Der Unterschied zwischen Gamerheadsets und gleich teuren Hifi Kopfhörern ist mindestens genauso krass.


----------



## MRT1991 (22. Januar 2012)

ja aber ich hab kein bock das sich der sound dan halt viel zu anders anhört.haben diese hifi dinger auch sowas wo man den bass einstellen kan ?


----------



## Madz (22. Januar 2012)

Es gibt Kopfhörer mit viel Bass und welche mit wenig. Wenn man den richtigen kauft, muss man am Bass garnichts herumstellen. Equilizer und andere Klangverbieger nutze ich (und viele hier) sowieso nicht. Wenn man die braucht, hat man meiner Meinung die falschen Geräte gekauft.

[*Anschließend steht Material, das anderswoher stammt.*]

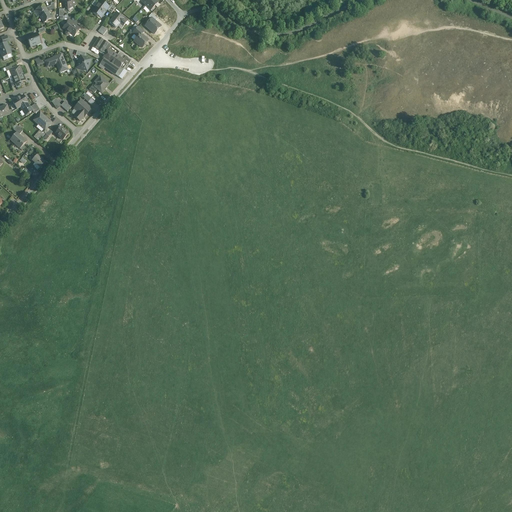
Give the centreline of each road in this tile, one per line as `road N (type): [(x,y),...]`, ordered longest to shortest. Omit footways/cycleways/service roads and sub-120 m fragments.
road 1 (track): [(153,51),(254,71),(407,20),(511,37)]
road 2 (track): [(511,174),(392,144),(338,103),(281,82)]
road 3 (residential): [(171,0),(184,12),(80,134)]
road 4 (residential): [(80,134),(0,226)]
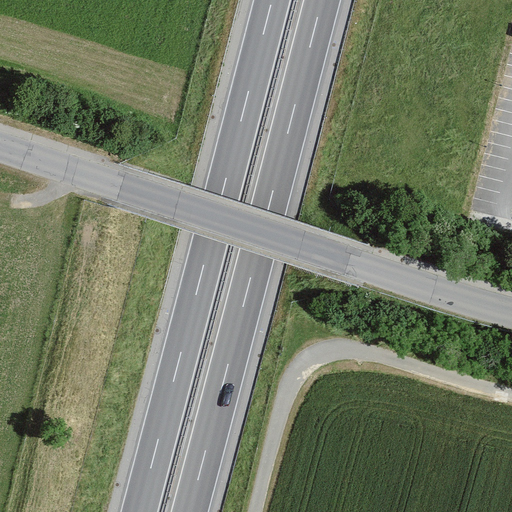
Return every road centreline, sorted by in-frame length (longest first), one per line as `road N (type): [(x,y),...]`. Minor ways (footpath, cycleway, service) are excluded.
road 1 (unclassified): [(511,311),(0,145)]
road 2 (motorway): [(271,0),(137,511)]
road 3 (motorway): [(188,511),(321,0)]
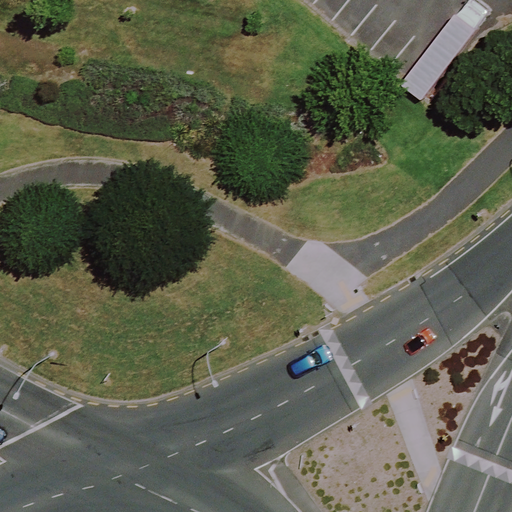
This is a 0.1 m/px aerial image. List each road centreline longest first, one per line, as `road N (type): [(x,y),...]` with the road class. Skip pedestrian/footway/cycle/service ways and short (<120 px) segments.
road 1 (tertiary): [(160,493),(320,392),(509,302)]
road 2 (tertiary): [(509,302),(453,511)]
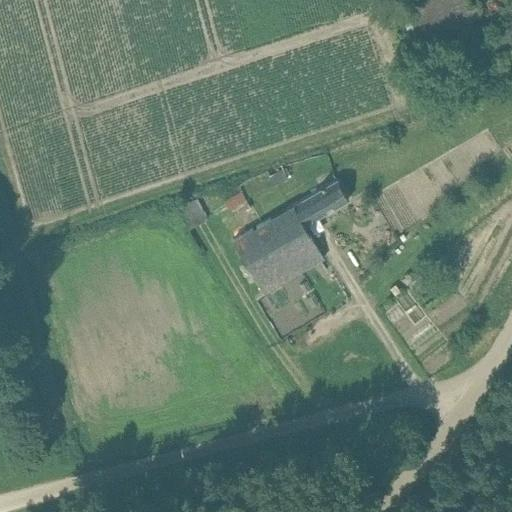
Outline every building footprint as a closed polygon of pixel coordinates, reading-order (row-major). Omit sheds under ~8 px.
[(396,0),(411,41),(481,16),(476,1),(466,4),(464,0),(396,0)] [(511,46),(511,44),(511,43),(511,32),(504,9),(484,15),(496,48),(499,48),(502,57),(511,54),(511,46)] [(274,188),(273,186),(286,179),(282,170),(268,178),(264,169),(253,175),(263,193),(274,188)] [(262,223),(232,240),(263,294),(324,258),(305,225),(348,200),(336,179),(262,223)] [(225,211),(229,209),(218,188),(199,198),(211,221),(219,217),(220,218),(227,214),(225,211)] [(395,299),(414,323),(422,317),(403,293),(395,299)]
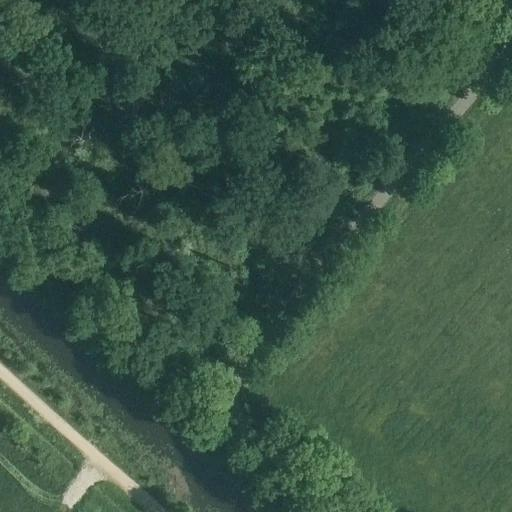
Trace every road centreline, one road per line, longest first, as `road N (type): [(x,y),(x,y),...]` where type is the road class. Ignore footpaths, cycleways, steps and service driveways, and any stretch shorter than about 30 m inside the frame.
road 1 (unclassified): [(319,511),(195,417),(511,52)]
road 2 (track): [(155,511),(0,370)]
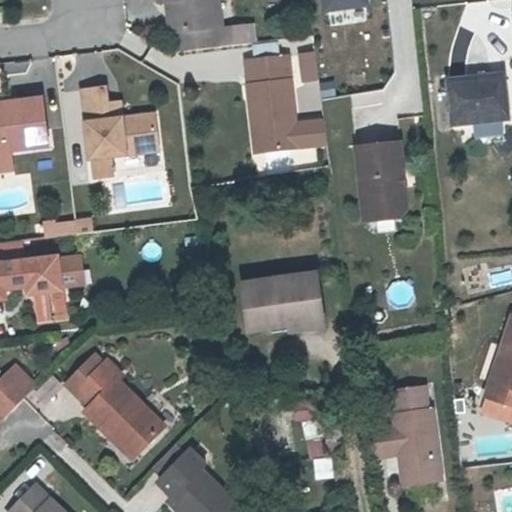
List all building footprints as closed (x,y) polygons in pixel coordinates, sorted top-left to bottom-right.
[(182,53),(251,44),(248,28),(216,32),(216,26),(223,25),(220,0),(172,0),(174,13),(170,14),(172,32),(180,32),(182,53)] [(309,73),(323,72),(323,70),(320,52),(307,53),(309,73)] [(250,85),(254,119),(264,118),(268,150),(301,147),(291,59),(249,62),(251,84),(250,85)] [(323,72),(309,73),(310,83),(324,81),(325,81),(323,72)] [(108,110),(106,100),(104,77),(81,79),(89,156),(93,157),(94,176),(114,174),(112,154),(158,150),(155,122),(123,125),(122,118),(113,117),(112,109),(108,110)] [(454,130),(508,125),(504,83),(450,86),(454,130)] [(7,111),(0,111),(0,151),(49,146),(43,99),(6,103),(7,111)] [(113,117),(122,118),(121,99),(106,100),(108,110),(112,109),(113,117)] [(154,113),(122,118),(123,125),(155,122),(154,113)] [(264,118),(254,119),(257,152),(268,150),(264,118)] [(365,218),(411,213),(404,144),(358,149),(365,218)] [(411,213),(365,218),(366,225),(404,221),(411,213)] [(57,236),(55,222),(55,220),(43,221),(45,237),(57,236)] [(77,234),(76,220),(55,222),(57,236),(77,234)] [(18,241),(0,242),(0,290),(27,288),(40,295),(43,322),(68,319),(59,259),(21,264),(18,241)] [(298,313),(324,309),(319,268),(245,279),(250,324),(273,321),(299,318),(298,313)] [(386,289),(394,306),(411,297),(403,280),(386,289)] [(326,323),(324,309),(298,313),(299,318),(273,321),(273,327),(326,323)] [(511,321),(509,321),(483,400),(485,401),(511,409),(511,321)] [(102,369),(85,386),(82,389),(97,402),(90,409),(116,434),(123,427),(145,449),(172,420),(127,377),(133,373),(115,356),(112,359),(104,350),(93,361),(102,369)] [(77,378),(85,386),(102,369),(93,361),(77,378)] [(11,375),(32,397),(38,391),(17,370),(11,375)] [(32,397),(11,375),(0,385),(0,421),(3,425),(32,397)] [(397,429),(401,459),(405,488),(445,482),(434,412),(430,412),(427,390),(396,394),(399,416),(395,417),(397,429)] [(298,404),(302,418),(320,413),(317,399),(298,404)] [(511,409),(485,401),(480,416),(511,426),(511,409)] [(336,476),(328,441),(319,443),(313,420),(299,423),(313,481),(336,476)] [(138,456),(145,449),(123,427),(116,434),(138,456)] [(401,459),(397,429),(372,432),(375,461),(401,459)] [(160,465),(171,477),(196,451),(186,440),(160,465)] [(196,451),(171,477),(168,480),(182,494),(176,499),(190,511),(254,511),(208,467),(215,461),(201,448),(196,451)] [(72,511),(43,485),(16,511),(72,511)]
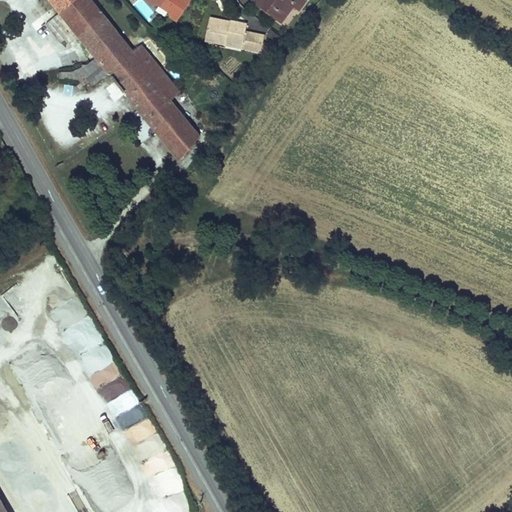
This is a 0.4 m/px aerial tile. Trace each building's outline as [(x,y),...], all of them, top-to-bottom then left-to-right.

Geh doch mal zum Probehören in den laden:

High End Hifi & Heimkino aus Lüneburg,Dortmund | RAE-Akustik GmbH Fachhändler


----------



## MRT1991 (22. Januar 2012)

ich glaube der laden ist etwas zu weit weg leider gottes.trozdem danke für den link.
wieso sollte man ein fehlgriff haben wen man ein equlizer dran hat ???


----------



## Madz (22. Januar 2012)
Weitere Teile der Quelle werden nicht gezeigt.